Dataset entries

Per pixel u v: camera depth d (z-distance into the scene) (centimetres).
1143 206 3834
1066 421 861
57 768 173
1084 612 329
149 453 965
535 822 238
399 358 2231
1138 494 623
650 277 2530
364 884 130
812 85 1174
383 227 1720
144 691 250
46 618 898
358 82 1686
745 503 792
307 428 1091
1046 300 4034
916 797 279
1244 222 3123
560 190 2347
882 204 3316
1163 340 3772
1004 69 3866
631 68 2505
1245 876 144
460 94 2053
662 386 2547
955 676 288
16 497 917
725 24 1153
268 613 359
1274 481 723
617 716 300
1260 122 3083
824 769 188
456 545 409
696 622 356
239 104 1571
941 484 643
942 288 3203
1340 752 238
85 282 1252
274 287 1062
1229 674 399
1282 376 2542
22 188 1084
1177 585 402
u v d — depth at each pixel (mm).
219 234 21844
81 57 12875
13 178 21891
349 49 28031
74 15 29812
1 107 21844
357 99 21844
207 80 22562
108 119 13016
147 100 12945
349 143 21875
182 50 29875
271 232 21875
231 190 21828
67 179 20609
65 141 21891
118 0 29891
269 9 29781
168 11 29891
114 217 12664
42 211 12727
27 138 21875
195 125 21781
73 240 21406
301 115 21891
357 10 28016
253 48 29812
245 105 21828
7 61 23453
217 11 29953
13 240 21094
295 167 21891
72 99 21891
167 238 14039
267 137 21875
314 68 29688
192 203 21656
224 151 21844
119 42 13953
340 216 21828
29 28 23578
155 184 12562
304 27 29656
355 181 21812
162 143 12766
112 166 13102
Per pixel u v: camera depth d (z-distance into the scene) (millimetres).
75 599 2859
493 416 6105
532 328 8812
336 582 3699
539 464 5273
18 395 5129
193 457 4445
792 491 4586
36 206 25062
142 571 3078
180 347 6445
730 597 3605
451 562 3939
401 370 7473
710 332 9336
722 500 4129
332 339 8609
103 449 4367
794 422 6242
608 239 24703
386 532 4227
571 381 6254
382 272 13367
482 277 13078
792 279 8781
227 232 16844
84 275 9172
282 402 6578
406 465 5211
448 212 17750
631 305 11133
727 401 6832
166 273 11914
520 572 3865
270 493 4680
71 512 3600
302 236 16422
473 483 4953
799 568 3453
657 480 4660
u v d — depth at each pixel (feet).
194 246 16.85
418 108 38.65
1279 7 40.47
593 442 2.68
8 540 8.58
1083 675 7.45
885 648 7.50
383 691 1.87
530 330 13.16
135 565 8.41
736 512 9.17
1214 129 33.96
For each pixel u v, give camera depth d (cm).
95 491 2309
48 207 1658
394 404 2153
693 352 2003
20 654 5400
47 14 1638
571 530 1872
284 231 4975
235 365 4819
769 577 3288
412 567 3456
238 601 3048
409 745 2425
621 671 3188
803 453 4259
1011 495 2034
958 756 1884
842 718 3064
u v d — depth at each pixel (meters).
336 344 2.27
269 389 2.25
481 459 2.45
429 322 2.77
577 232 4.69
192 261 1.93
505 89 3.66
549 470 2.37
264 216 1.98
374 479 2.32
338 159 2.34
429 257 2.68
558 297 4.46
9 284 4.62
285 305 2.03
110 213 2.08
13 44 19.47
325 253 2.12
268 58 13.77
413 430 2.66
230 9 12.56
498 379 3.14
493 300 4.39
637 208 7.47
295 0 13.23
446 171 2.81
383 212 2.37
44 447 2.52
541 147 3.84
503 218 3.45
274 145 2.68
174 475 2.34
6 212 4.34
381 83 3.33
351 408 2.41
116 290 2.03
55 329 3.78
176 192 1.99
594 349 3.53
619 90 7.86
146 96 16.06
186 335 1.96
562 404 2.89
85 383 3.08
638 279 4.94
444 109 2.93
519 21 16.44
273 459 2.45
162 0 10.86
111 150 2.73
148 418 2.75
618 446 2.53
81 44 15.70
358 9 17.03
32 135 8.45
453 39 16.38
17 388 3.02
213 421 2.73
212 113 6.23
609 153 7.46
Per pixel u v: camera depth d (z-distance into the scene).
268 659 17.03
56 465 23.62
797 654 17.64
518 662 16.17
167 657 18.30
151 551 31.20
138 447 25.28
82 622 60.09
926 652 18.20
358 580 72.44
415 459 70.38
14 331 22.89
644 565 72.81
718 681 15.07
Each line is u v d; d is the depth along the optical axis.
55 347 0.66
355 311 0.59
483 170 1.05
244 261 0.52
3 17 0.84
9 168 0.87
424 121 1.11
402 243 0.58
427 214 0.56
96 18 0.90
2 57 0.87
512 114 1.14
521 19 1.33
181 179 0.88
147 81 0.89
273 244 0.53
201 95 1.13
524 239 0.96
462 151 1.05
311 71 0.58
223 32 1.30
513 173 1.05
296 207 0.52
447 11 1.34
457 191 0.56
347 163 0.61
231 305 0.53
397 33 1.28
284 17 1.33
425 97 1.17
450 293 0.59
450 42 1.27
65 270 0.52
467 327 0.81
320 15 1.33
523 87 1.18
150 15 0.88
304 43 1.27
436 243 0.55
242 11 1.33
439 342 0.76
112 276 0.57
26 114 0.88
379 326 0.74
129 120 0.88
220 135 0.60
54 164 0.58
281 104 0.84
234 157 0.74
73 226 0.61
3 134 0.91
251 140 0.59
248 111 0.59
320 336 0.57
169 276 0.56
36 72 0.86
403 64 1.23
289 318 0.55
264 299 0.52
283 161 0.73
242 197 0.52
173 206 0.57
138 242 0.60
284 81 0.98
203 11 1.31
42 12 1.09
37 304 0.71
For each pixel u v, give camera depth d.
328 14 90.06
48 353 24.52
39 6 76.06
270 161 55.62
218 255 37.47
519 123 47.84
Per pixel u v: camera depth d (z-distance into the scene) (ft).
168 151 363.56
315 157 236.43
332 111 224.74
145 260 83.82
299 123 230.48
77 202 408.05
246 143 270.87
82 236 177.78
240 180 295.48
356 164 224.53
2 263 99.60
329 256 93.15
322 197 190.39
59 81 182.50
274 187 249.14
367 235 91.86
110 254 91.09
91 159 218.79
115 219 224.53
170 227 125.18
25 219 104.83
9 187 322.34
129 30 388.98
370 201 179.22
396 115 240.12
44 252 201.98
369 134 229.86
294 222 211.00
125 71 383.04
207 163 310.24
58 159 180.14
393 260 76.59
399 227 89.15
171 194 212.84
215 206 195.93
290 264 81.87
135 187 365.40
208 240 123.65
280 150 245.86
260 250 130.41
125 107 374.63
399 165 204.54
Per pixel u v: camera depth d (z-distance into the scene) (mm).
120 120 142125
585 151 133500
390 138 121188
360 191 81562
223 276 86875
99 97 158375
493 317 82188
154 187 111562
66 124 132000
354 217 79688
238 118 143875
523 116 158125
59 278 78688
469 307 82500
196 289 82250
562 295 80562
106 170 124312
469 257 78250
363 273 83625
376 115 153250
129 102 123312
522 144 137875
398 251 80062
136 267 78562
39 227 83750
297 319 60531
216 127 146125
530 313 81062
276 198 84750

- **Task brief**
Exact duplication is required for the lines above, from the line that contains "182 50 29875" to the line that contains "792 279 8781", inclusive; omit all others.

- **Finished task**
182 50 29875
271 232 21875
231 190 21828
67 179 20609
65 141 21891
118 0 29891
269 9 29781
168 11 29891
114 217 12664
42 211 12727
27 138 21875
195 125 21781
73 240 21406
301 115 21891
357 10 28016
253 48 29812
245 105 21828
7 61 23453
217 11 29953
13 240 21094
295 167 21891
72 99 21891
167 238 14039
267 137 21875
314 68 29688
192 203 21656
224 151 21844
119 42 13953
340 216 21828
29 28 23578
155 184 12562
304 27 29656
355 181 21812
162 143 12766
112 166 13102
Per pixel u v: camera depth d (z-distance into the scene) (millimetres).
75 599 2859
493 416 6105
532 328 8812
336 582 3699
539 464 5273
18 395 5129
193 457 4445
792 491 4586
36 206 25062
142 571 3078
180 347 6445
730 597 3605
451 562 3939
401 370 7473
710 332 9336
722 500 4129
332 339 8609
103 449 4367
794 422 6242
608 239 24703
386 532 4227
571 381 6254
382 272 13367
482 277 13078
792 279 8781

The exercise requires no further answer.